I stretch out Thursday afternoon until it is see-through at the edges. I talked to so many people today and all of them chanted: go west but maybe that’s not what’s best for me. Down south is crawling with ***** whispers and I want to pull them out of the ground and rinse them clean. Like vegetables spread out on the kitchen table in late September: orange and purple and the scent of soil heavy by the open windows.

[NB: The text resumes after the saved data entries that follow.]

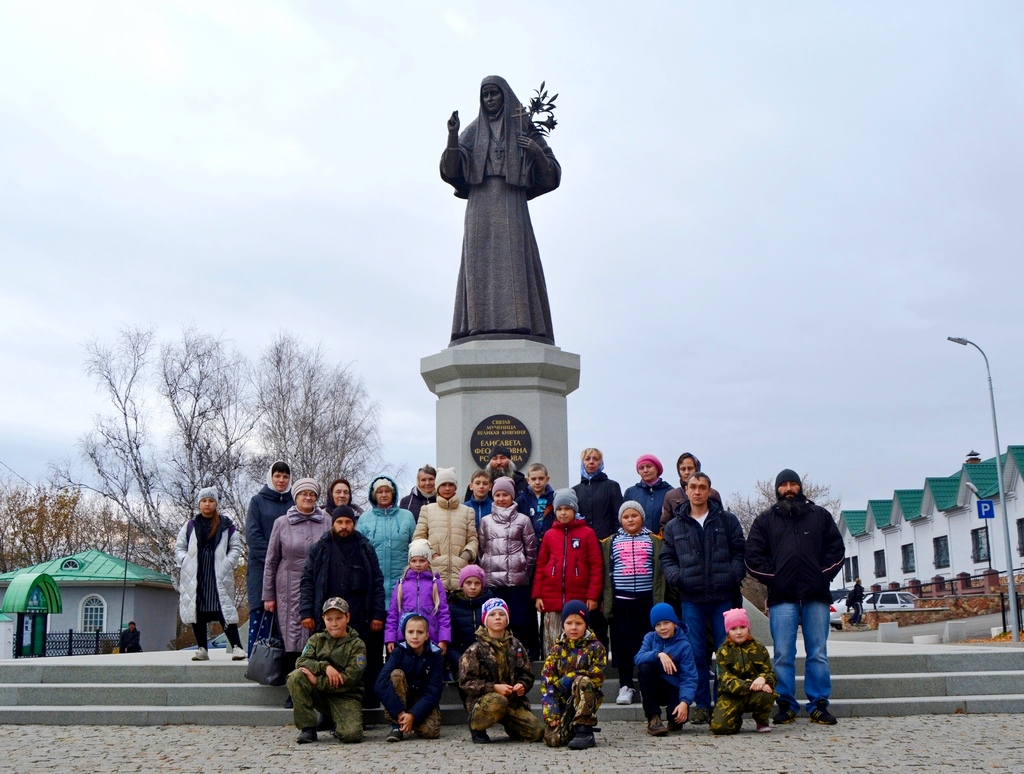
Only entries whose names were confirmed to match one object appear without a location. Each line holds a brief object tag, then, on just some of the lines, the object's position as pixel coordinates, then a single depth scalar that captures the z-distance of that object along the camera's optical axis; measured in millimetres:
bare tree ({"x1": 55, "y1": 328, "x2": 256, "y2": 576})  30047
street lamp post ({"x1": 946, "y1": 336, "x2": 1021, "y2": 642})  25266
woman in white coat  9219
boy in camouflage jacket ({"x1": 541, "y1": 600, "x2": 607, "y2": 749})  6680
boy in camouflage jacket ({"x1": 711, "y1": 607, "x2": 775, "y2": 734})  7016
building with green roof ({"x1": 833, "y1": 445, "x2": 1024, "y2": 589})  38406
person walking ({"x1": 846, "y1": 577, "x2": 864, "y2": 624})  30405
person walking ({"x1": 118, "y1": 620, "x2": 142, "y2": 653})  22219
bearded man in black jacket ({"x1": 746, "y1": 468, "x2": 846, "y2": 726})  7445
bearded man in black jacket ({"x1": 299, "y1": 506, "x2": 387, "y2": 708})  7520
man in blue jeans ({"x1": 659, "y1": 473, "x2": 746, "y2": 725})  7504
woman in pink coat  7879
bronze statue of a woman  13461
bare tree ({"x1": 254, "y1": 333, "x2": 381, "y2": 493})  30141
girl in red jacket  7770
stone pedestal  12367
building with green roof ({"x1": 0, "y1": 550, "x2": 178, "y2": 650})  31812
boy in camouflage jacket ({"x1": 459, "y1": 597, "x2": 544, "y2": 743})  6891
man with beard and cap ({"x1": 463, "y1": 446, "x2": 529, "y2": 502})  9086
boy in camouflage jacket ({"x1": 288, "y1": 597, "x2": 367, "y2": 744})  7055
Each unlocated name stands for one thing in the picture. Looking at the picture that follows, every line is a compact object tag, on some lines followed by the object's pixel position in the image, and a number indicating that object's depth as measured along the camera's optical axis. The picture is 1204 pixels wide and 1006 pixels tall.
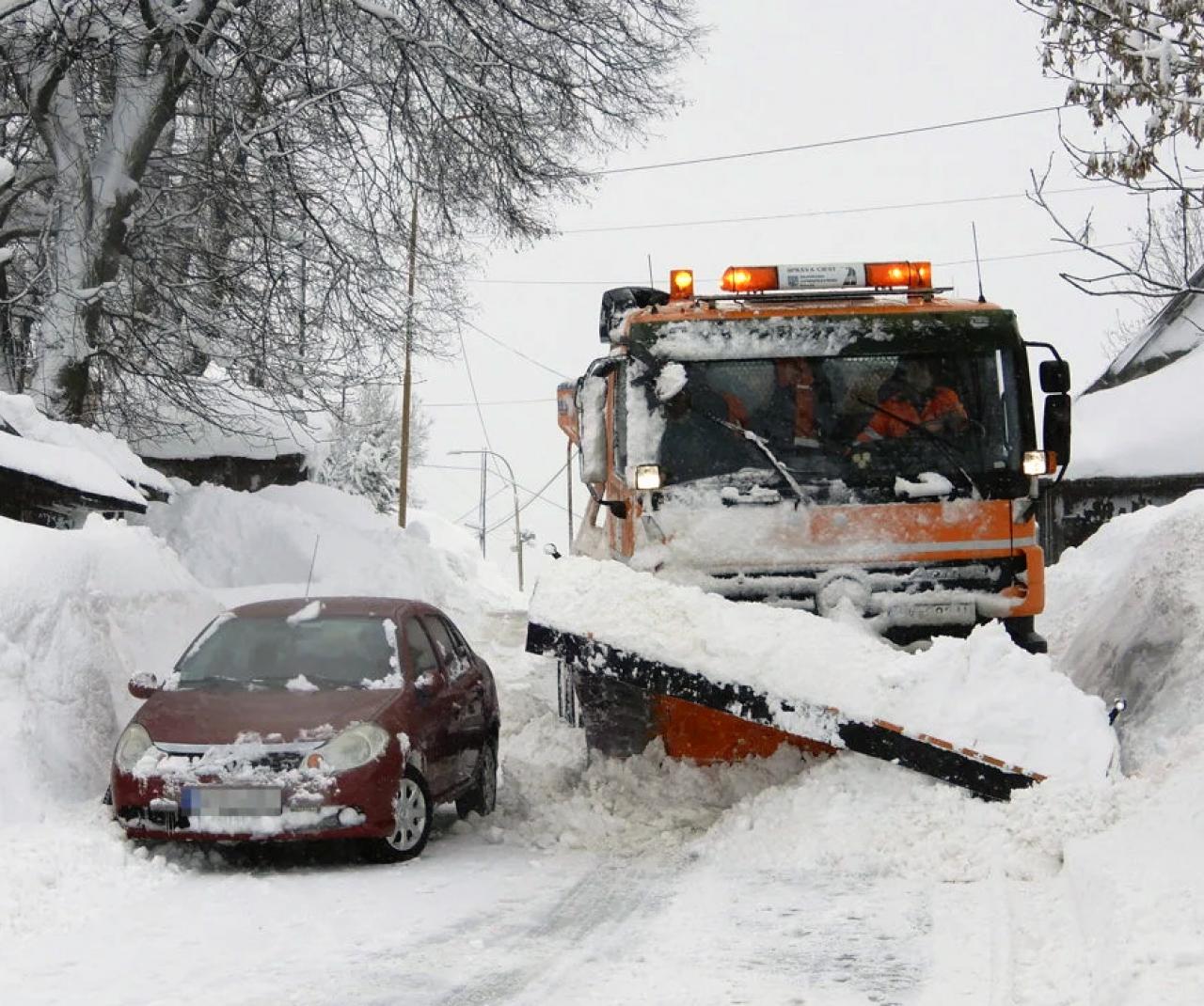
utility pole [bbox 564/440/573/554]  12.97
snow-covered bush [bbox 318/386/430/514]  66.69
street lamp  68.76
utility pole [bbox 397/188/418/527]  38.20
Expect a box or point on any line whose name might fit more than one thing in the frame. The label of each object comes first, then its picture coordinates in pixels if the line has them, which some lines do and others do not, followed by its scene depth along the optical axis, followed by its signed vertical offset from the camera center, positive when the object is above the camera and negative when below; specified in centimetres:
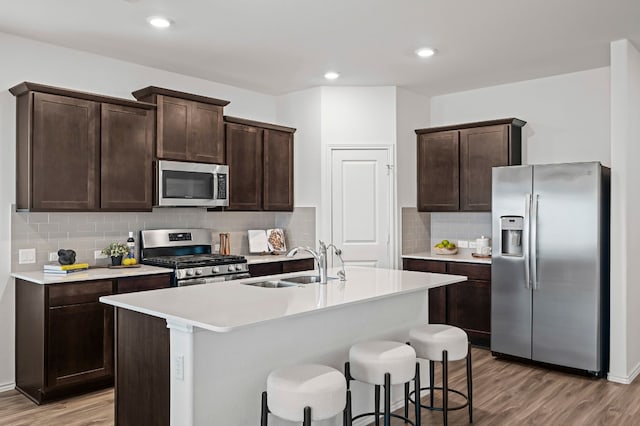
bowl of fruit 596 -40
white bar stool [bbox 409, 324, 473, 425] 325 -83
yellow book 399 -41
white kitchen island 250 -68
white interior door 589 +10
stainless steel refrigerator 431 -44
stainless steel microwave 473 +28
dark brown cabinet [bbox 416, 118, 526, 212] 549 +58
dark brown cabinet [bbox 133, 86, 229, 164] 473 +83
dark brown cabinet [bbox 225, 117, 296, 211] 545 +53
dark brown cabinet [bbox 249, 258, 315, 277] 524 -55
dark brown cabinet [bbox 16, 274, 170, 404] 377 -92
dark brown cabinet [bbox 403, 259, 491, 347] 528 -91
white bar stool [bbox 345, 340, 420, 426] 283 -83
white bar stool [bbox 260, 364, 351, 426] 238 -84
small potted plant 452 -33
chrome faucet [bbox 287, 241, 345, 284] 354 -33
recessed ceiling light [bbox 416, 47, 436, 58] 455 +142
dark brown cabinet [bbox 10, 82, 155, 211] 398 +51
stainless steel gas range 453 -41
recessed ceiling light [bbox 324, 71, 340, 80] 534 +142
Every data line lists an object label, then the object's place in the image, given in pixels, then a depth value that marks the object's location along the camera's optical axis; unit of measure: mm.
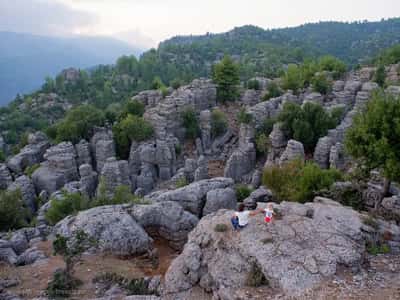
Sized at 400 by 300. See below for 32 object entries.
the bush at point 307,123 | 34625
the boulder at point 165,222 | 19406
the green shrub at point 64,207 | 24312
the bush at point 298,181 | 20562
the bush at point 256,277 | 11680
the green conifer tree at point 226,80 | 47781
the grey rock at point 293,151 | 30891
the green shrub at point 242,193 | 24412
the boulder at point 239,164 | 34656
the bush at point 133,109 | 43181
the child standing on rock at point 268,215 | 13766
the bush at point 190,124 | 40906
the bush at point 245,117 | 39031
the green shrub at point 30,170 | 35062
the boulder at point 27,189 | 31312
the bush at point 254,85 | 51250
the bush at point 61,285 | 13913
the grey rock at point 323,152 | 32094
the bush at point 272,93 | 47188
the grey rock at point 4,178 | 33531
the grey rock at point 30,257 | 17312
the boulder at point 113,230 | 17562
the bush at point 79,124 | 38719
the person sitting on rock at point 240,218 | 13695
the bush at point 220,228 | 14000
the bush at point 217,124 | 41562
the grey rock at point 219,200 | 21391
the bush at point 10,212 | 23672
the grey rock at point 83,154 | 36688
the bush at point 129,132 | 37500
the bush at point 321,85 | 45656
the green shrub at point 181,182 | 30125
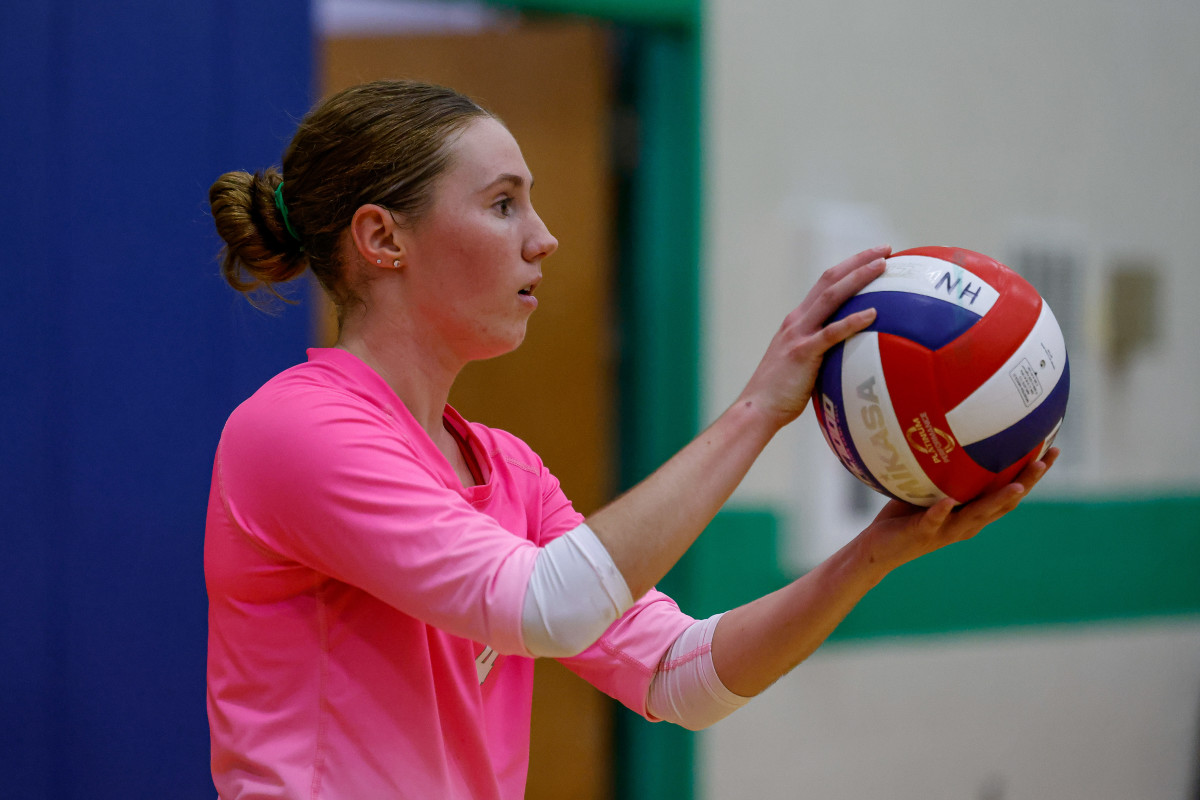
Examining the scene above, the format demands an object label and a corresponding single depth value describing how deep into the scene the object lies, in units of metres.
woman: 4.75
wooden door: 6.84
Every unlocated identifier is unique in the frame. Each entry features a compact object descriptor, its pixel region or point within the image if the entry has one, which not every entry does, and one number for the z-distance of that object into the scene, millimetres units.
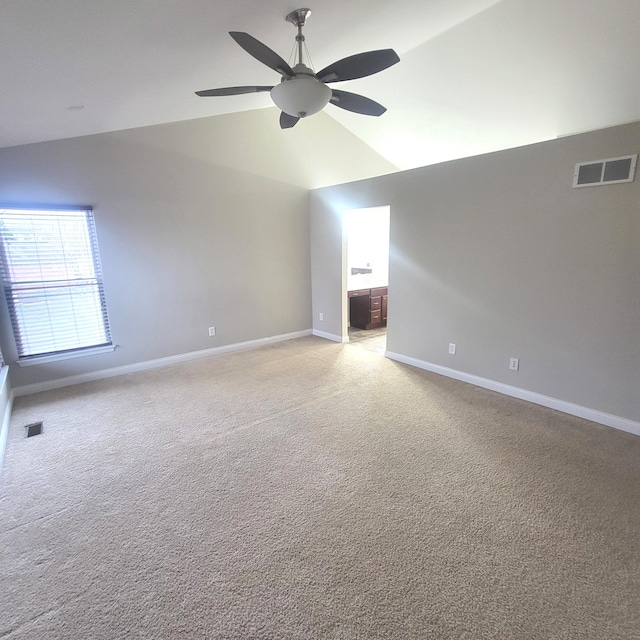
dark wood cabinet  5887
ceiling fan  1941
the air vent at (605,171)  2486
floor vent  2836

At my aunt’s house, as a kid, the mudroom was my favorite place - transition point between low-ceilinged dark and quiet inside space and the impossible Vermont sky, the chickens and the garden and grass that sloped down to a valley the size of my child fist. Sometimes in the evening we’d see coyotes creep from the shadows of the trees down below, or hear the foxes cry. We would hike up the gravel road and climb the mountain before the sun set, scramble back down in the dusk. I wish I remembered more than just picking grass and slowly splitting it into strips, to learn the way my hands were capable of deconstructing. But it came in useful later, when we went into the woods to strip the birch trees of their bark: the best kindling for fire.
So smoke rises and chases us. To keep the smoke away, my aunt says, you have to think about white rabbits. Little does she know - my ideas are always half-baked or burnt. Never the way they should be. So I do what I think I hear her say – and I think about white rabbits, covered in mud.